[quote=scaredycat]
also same logic applies to your flat 20% scenario, you’re not “subtracting the 20% you’re using it to make it seem like it was cheaper to live int he house than it was. it’s being show as a profit, the ‘negaitve” number isn’t a loss, it’s a “negative cost” of lviing there…[/quote]
You’re right about this one, you can add $66k to the FHA side and $62k for the conventional side for all the scenarios.
[quote=scaredycat]if im right on that, the numbers look more reaosnable to me. thenby putting 80k into the deal, you got a return on your 80k of 93k, about 110% over 8 years. Not bad but not as big as your numbers looked. so. what’s more likely to happen. a 20% rise in housing or a doubling of gold over the next 8 years? [/quote]
Also, it’s not as simple as just doubling in gold. The $93k is tax free, while $ you made from gold is taxable. How much that will hurt depends on your tax bracket. Then there’s also the ~$62k that you’ll save over 8 years from lower monthly payment. You have to subtract that and the income you’ll make from that in your gold equation.
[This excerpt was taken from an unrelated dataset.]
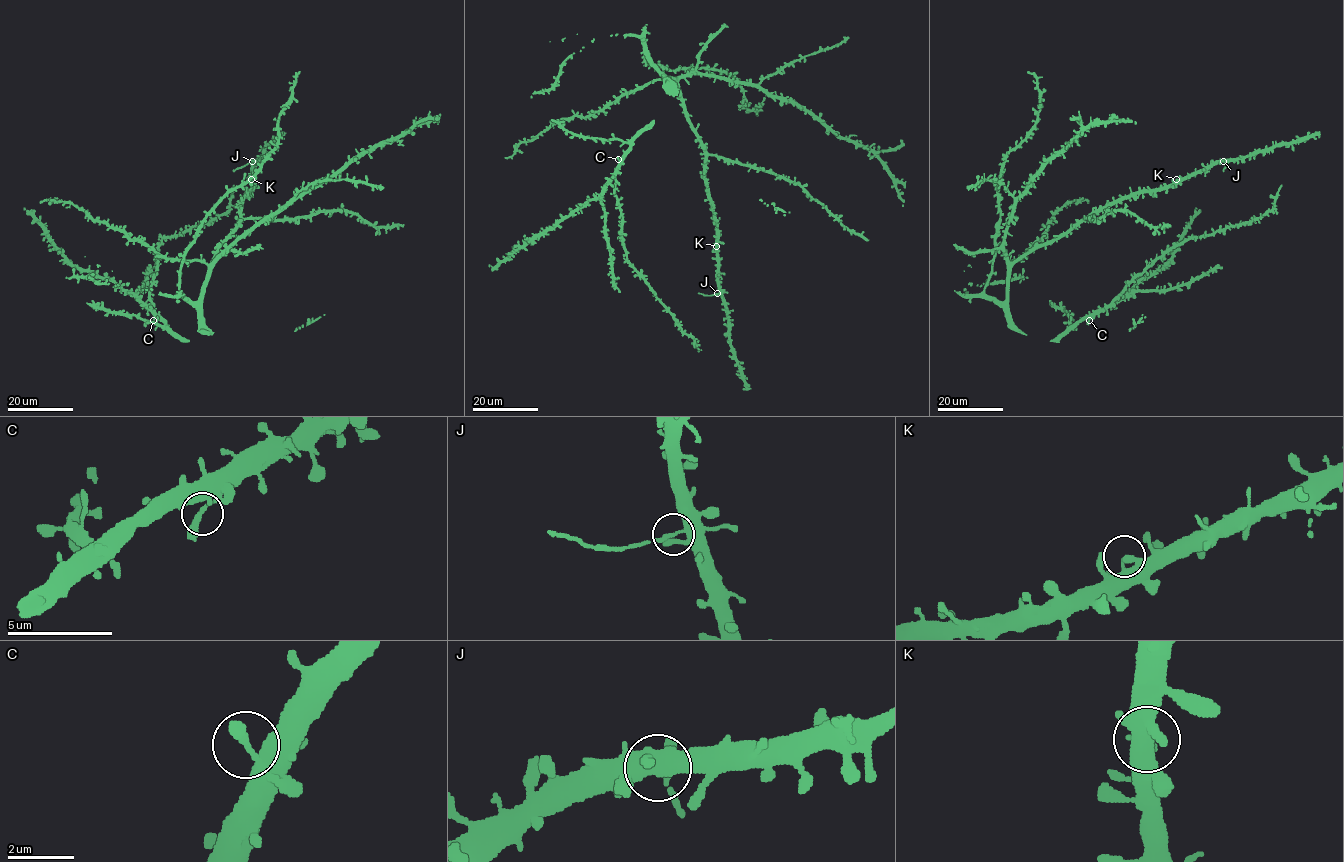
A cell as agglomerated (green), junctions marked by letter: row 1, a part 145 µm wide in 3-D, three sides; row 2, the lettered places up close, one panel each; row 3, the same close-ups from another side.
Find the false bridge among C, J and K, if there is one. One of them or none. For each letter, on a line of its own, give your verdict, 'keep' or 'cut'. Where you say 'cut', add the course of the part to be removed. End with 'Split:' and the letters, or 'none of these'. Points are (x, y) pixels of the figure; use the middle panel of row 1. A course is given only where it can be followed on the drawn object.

Assuming you don’t invest the $62k in savings and your tax bracket is 25%, your gold portfolio would have to triple in value in order to yield the save $93k return. $66k * 3 = $198k ($132k is taxable * 0.66 = $87k after tax). $66k + $87k – $62k = $91k.
It’s not $93k from the 80k but 93k from the $66k, since you also had to put down $14k in the FHA loan too.